Luckily, scientists from US Department of Energy’s Argonne National Laboratory and Northwestern University were able to determine the structure of the compound using the Chemistry and Materials beamline of the Centre for Advanced Radiation Sources (ChemMatCARS) at the Advanced Photon Source.
“Like other such materials, this material has an electrically polarised structure. The incident light interacts with the electron cloud and the process is disturbed,” Argonne scientist Mercouri Kanatzidis said.
“The disturbance changes the wavelength of the emitted light and creates two beams: the original and the second harmonic – a beam with half the wavelength and double the frequency.”
This second-harmonic beam is 15 times more intense than that produced by the best current material. This two-for-one wavelength boost is paired with greater transparency, so the material can actually transmit the whole higher-wavelength beam.
This could have eventual real-world applications in identifying biological and chemical weapons at long distances and in optical communications, according to a release of Argonne National Laboratory.
However, these properties almost went undiscovered. The material, (A)ZrPSe6, where A can be potassium, rubidium or cesium, has a unique and difficult chemical structure that does not crystallise very well.
It grows lengthwise, but not in other directions.
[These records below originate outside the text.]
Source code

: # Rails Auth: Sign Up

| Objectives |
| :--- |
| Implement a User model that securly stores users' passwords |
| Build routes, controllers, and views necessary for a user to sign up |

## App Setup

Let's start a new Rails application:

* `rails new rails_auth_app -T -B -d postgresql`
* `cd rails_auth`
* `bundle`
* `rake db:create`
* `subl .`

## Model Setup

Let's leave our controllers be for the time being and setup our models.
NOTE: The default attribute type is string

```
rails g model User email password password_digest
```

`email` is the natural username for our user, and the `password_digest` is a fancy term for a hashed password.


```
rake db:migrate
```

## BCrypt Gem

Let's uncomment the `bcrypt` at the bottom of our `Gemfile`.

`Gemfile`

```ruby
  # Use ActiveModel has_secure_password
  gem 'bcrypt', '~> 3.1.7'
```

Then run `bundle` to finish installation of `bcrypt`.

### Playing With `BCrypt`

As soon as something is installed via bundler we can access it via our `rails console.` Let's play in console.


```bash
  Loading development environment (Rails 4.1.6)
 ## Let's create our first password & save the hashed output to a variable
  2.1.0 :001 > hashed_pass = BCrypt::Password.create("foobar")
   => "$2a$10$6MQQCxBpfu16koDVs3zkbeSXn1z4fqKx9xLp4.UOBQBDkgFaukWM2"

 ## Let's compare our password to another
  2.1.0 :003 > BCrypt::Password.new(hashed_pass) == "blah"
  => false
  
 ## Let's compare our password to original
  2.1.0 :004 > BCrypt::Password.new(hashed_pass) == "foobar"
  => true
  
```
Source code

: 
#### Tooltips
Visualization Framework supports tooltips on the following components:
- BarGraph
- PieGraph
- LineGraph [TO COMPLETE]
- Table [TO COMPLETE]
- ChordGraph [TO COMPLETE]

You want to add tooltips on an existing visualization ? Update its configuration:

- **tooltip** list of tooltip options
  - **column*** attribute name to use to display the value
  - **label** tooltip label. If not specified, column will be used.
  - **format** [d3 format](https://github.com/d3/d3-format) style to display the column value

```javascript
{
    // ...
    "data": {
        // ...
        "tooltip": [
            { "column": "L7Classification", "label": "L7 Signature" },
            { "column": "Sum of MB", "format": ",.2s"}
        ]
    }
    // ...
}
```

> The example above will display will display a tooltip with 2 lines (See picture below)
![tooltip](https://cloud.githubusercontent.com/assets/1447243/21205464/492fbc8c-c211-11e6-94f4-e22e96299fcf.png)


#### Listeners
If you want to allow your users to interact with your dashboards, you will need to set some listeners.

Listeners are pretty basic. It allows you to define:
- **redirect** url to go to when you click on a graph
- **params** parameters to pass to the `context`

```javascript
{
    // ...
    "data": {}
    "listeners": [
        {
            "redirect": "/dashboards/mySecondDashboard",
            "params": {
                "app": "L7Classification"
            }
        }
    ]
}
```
This creates long, thin crystals, perfect for fibre optics but a headache to study by conventional means.
“They are not very easy to design or make,” Kanatzidis said. “It doesn’t like to grow in other directions.”
Finally, using ChemMatCARS at the APS, Kanatzidis and his team were able to determine the structure and analyse its remarkable properties.
Their work was published in a recent edition of the Journal of the American Chemical Society.